▸ Alıştırma Görevleri
1) Verilen metinde adı geçen bütün kişileri sıralayın.
2) Aşağıdaki ifadelerin verilen metinle uyuşup uyuşmadığını belirtin; her biri için evet ya da hayır deyip metinde bunu gösteren sözcükleri aynen alıntılayın. (a) Haliç "Altın Boynuz" diye anılır. (b) 30 Ocak 1999'daki kutlama Adnan Özyalçıner'in 50. sanat yılı içindi. (c) Adnan Özyalçıner edebiyatın 1950 kuşağında yer alır.
--- Verilen Metin ---
Hazırlayan: (Mehmet Karasu)
Haftanın Kitabı
Yok Olan İstanbul/ Adnan Özyalçıner
Üç tarafı denizlerle çevrili olan İstanbul, eşsiz coğrafyası, özellikle deniz mavisiyle yeşilin çeşidinin karıştığı Boğaz’ı, doğal bir liman konumundaki “Altın Boynuz” diye andığımız Haliç’iyle güzelliğine güzellik katar.
Bugün tarihi ve coğrafyasıyla İstanbul’un bu eşsiz güzelliği yer yer yara almakta, tarihi doku, yaşam biçimi, kültürel yaşamı, doğası, kentin yoksullaşması pahasına ekonomik, endüstriyel ve toplumsal konumu hiçe sayılarak “kentsel dönüşüm”lerle plansız yapılanmalarla yok edilmektedir.
(Tanıtım Bülteninden)
Konuk Yazar
Adnan Özyalçıner öykülerinin izinde/ Gülsüm Cengiz
30 Ocak 1999 günü, Adnan Özyalçıner’in 45. Sanat Yılı kutlamasında Aydın Çubukçu 1950 kuşağı için, yerinde bir tanımlamayla “Benim kuşağımın ruhunu inşa edenler” saptamasını yaptı. Bir sanat yapıtının insanları değiştirip dönüştürmesi, onların “Ruhlarını inşa etmesi” için gerçekten büyük bir anlatım gücüne sahip olması gerekir. Edebiyatımızın 1950 kuşağında yer alan Usta Öykücü Adnan Özyalçıner’in öyküleri de bu güce sahiptir. Onun öykülerinin gücü, dile hakimiyetinin yanı sıra anlatımındaki içtenlik ve sahicilikten kaynaklanmaktadır.
--- Kaynak Bilgisi ---
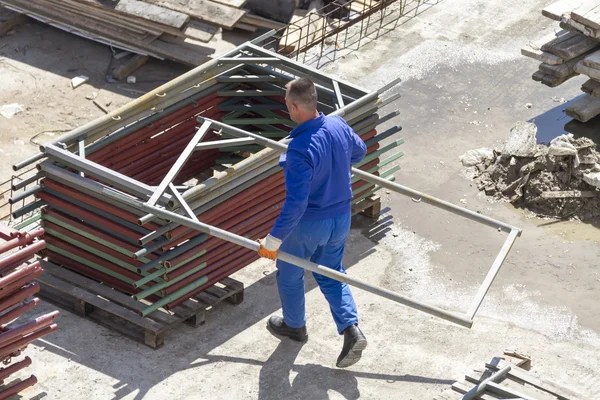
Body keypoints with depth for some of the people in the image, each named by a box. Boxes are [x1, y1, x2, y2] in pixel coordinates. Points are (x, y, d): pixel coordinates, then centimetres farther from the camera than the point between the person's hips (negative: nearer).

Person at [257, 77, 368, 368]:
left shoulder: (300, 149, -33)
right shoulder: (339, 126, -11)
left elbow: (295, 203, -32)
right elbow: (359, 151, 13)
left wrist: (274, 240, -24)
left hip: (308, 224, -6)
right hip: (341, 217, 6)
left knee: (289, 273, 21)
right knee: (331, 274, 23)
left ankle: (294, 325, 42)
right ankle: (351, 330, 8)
---
▸ Alıştırma Yanıtları
1) Mehmet Karasu, Adnan Özyalçıner, Gülsüm Cengiz, Aydın Çubukçu

2)
(a) Evet: "doğal bir liman konumundaki “Altın Boynuz” diye andığımız Haliç’iyle"
(b) Hayır: "Adnan Özyalçıner’in 45. Sanat Yılı kutlamasında"
(c) Evet: "Edebiyatımızın 1950 kuşağında yer alan Usta Öykücü Adnan Özyalçıner’in"